Add the line for the linear model to my plot:
- abline( linear.model ) either this
- abline( lm( y ~ x ) ) or this, basically: abline( a, b ) is y = bx + a
Transform the data to fit a linear model, assuming the relationship is y = x^2, and plot it:
- plot( y ~ I(x^2) ) (that's a capital I (eye) for isolate, so that we can do math operations here)
- abline( lm(y ~ I(x^2)) ) or, if:
- new.model = lm( y ~ I(x^2) )
- abline( new.model )
Other commands (that I haven't tried yet) that extract information from a linear model:
- coef( lm() ) returns the coefficients
- residuals( lm() ) returns the residuals (vertical distance of point from best-fit line)
- predict( lm() ) performs predictions
- anova( lm() ) finds various sums of squares
- AIC( lm() ) is used for model selection
- fitted( lm() ) returns fitted values for y
- deviance( lm() ) returns RSS
Examples of Use from the Homework
NOTE: This one below isn't giving the correct answer yet.
Q: Find an exponential model y=ax^b for (a data set).

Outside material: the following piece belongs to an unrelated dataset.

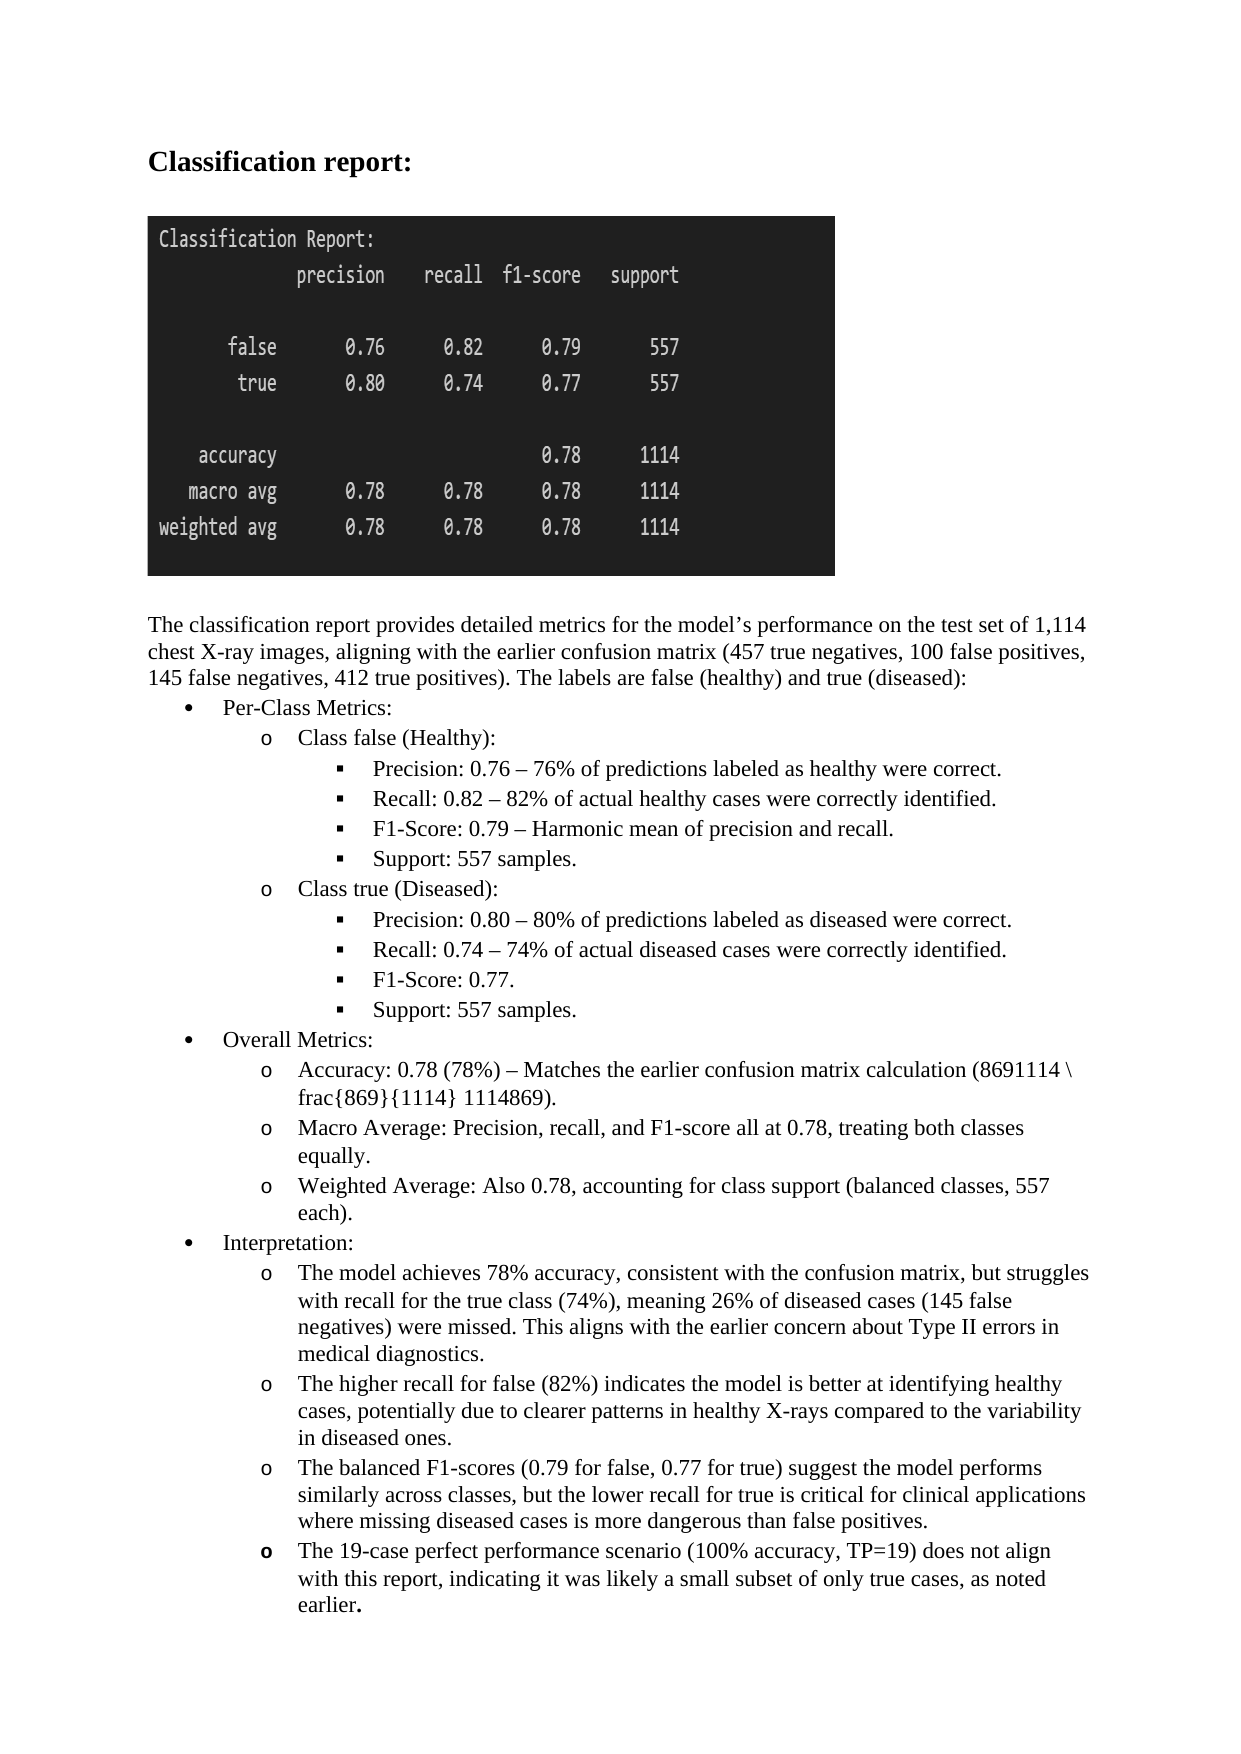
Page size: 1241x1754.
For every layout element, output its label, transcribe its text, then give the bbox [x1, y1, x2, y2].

A: Enter your two vectors, x and y, and then:
df=data.frame(x,y) fit=nls( y ~ a*b^x, data=df ) summary(fit) Will give you the "Estimate" values for a and b, or: coef(fit) will also give them.
To predict at the x value 4 or the values 4, 5 and 6:
predict( fit, list( x=4 ) ) predict( fit, list( x=c(4,5,6) ) )